## Exercise prompt
Find the line containing "scattered stone ([200,133,209,141]) 5795" in the records below. Copy exactly that line and each one after it, ending at the line containing "scattered stone ([286,144,300,153]) 3840", and nothing more.

## Material provided
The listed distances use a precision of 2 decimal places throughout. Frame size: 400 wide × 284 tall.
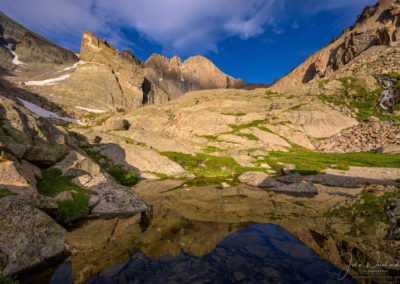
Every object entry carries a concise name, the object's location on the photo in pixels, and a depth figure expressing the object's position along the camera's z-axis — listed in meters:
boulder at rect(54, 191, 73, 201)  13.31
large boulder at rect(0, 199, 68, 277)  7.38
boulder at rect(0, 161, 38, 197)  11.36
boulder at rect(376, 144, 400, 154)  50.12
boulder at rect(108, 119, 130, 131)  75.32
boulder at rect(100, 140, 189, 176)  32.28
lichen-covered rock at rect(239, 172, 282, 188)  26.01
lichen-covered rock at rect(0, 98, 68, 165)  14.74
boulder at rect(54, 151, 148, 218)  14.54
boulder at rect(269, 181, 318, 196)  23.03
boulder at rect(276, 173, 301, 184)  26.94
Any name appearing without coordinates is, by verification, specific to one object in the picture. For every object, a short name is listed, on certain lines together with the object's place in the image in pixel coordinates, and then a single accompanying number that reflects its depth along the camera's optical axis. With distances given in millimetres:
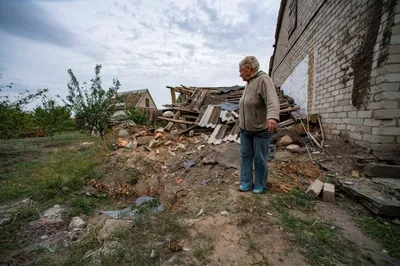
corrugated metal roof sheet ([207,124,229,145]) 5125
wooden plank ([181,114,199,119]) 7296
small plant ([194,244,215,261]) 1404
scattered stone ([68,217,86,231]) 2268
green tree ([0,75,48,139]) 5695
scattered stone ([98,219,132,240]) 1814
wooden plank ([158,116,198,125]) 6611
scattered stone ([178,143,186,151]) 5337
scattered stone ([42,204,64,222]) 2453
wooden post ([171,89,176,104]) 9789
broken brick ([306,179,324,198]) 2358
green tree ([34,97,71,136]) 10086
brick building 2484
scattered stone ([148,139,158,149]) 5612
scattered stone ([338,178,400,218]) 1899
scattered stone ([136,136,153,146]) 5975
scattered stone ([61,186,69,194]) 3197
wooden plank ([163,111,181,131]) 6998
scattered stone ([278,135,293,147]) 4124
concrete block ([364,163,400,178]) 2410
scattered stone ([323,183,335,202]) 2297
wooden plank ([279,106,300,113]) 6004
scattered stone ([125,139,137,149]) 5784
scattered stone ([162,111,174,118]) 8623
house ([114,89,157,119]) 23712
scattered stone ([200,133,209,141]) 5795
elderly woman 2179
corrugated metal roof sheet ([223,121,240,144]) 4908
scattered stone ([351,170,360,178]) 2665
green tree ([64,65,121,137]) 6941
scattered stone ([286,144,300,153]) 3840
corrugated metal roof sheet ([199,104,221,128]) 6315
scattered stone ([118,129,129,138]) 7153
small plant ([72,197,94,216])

## Answer box
scattered stone ([200,133,209,141]) 5795
elderly woman 2179
corrugated metal roof sheet ([223,121,240,144]) 4908
scattered stone ([351,170,360,178]) 2665
green tree ([64,65,121,137]) 6941
scattered stone ([286,144,300,153]) 3840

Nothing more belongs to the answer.